### WHAT TO WORK ON
Carry on the company regulations about shares from the point where they stop.

### PASSAGE SHOWN
◇ ◇ ◇

Every person whose name is entered
in the register of shareholders as holder
of shares shall be entitled to have relevant Share Certificates
issued or endorsed in his favour.
ii. Every shareholder
shall be entitled to have Share Certificates free
of charge.
iii. The company
may at the request of the shareholder, subdivide the Share Certificates
in which case the company shall be entitled
to charge fee for each new certificate issued.
iv. a. Where
a certificate is issued in place of one lost or renewed, it should
state on the face of it that the certificate is being issued in
place of the Share Certificate lost or surrendered and the
number of the original Share Certificate
shall be indicated on the new certificate.
b. The company
may charge a fee for each new Share Certificate issued in replacement
of the original Share Certificate.
V. All Share Certificate
shall be issued under the seal of the company and be authenticated
by person(s) so authorised by the Board.
Nominee
3. For each
share only one nominee shall be
nominated by the shareholder which shall be
recorded on the Share Certificate and in the Register of Shareholders.
Transfer
of Shares
4. i. The transferor
shall be deemed to be the holder of
shares transferred till the name of the transferee is entered in the
register of shareholders.
ii. The Board
may decline to register a transfer of shares in favour of a
person where the Board is of the opinion that
it would be detrimental to the interest of the company.
Transmission
of Shares
5. i. Upon death of
a shareholder the nominee shall succeed to all the rights and
his name shall be registered as a shareholder
by the Company.
ii. The Board
may require evidence as to title from any person
who applies to the company for being entered as share holder in respect
of shares upon death, lunacy or insolvency of a shareholder.
Dividend
and Reserve
6. i. The Board may
pay to its members one interim dividend in respect of a year
as appears to it to be justified by the
profits of the company.
ii. The company
in a General Meeting may declare final dividend
in respect of a year, but no dividend shall exceed the amount recommended
by the Board.
iii. The Board
may carry forward any profits which it
may think prudent not to distribute as dividend.
Forfeiture
of Shares
7. i. Where
a shareholder fails to pay the amount due on the shares
held by him, the Board may issue a notice to the
shareholder at any time after the last date specified
for payment informing him that unless the amount
is paid by the date indicated in the notice, the
shares will be forfeited without any further intimation.
ii. The notice
mentioned in sub-regulation (1) shall be
sent by registered post.
iii. If the
amount due still remains unpaid, the Board may by passing a resolution
forfeit the shares and thereupon the shareholder shall
loose all his rights in
the shares forfeited and the Share Certificates
issued relating to the said shares shall cease
to be valid and the Board shall have the right to
re-issue those shares at its discretion. General Meetings.

◇ ◇ ◇

### COLLECTED MATERIAL
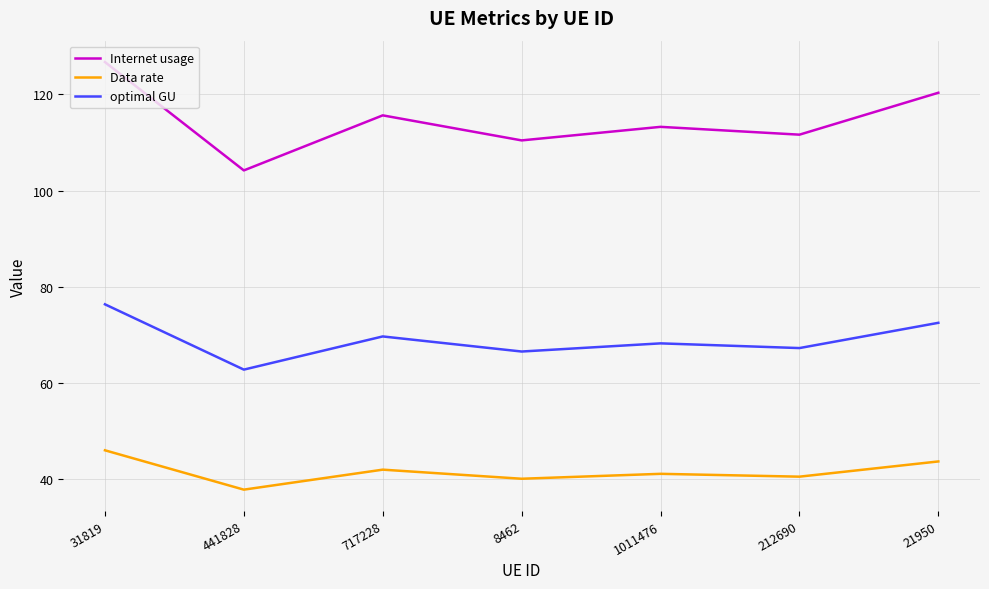

Where is the first local minimum for Internet usage?

441828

◇ ◇ ◇

### YOUR RESPONSE
8 i. All general
meetings other than annual general meetings shall be called extraordinary
general meetings.
ii. The Chairman of
the Board failing whom any other director, failing whom any shareholder
willing and present, shall preside as chairman at every general meeting
of the company.
iii. The chairman
may, with the approval of shareholders, adjourn a General
Meeting from time to time and from place to place.
iv. No business
may be transacted at the adjourned meeting
when reconvened other than the business proposed at the original meeting.
9. i. A shareholder
entitled to attend and vote shall be entitled to appoint a proxy
to attend and vote instead of himself and the proxy need
not be a member.
ii. An instrument
of proxy shall be deemed to have been revoked when the shareholder
attends in person and casts his vote.
Board Meeting
10. i. A director
may and the the Managing Director shall on
the requisition of a director summon a meeting of the Board.
ii. Questions
arising at any meeting of the Board shall be decided by a majority
of votes and such decision shall be final and binding.
iii. In case
of an equality of votes, the chairman of the Board shall have a second
or casting vote.
11. i. The Directors
shall be reimbursed all the actual out of pocket expenses incurred
in attending the meetings of the Board.
ii. The Board
may delegate its powers to committees consisting of two or more directors
on such terms and conditions as it thinks fit.
Trust in
Shares not Recognised
12. Save as
required by law, a company shall not recognise any trust or
equitable or contingent interest in any shares.
Commission
and Brokerage
13. i. Commission
payable on account of under writing may be satisfied by payment of
cash or allotment of shares.
ii. The company
may pay on any issue of shares such brokerage as is lawful.
Seal
14. i. The Board shall
provide for safe custody of the seal.
ii. The seal
shall not be used except with the
express written authority of the Board who shall
record this fact and the reasons therefore in the Directors'
minutes.
iii. The
seal shall be used to authenticate,
inter alia, the following:
a. issued Share
Certificates and transfer documents;
b. written guarantees
entered into by the company;
c. loan documents
and trust deeds;
d. debentures,
mortgages and charges;
e. contracts
and agreements entered into by the company.
iv. The authorised
use of the seal shall be witnessed
by two signatures authorised by the Board.
v. Unauthorised
or improper use of the seal by a Director or officer of the
company or any other person shall be punishable in accordance
with section 80 of the Companies Act of the Kingdom of Bhutan 1989.
DECLARATION
We, the several
persons whose names and addresses are subscribed, are desirous of
being formed into a Company in pursuance of these Articles of Incorporation,
and we respectively agree to take the number
of shares in the capital of the Company set
opposite our respective names.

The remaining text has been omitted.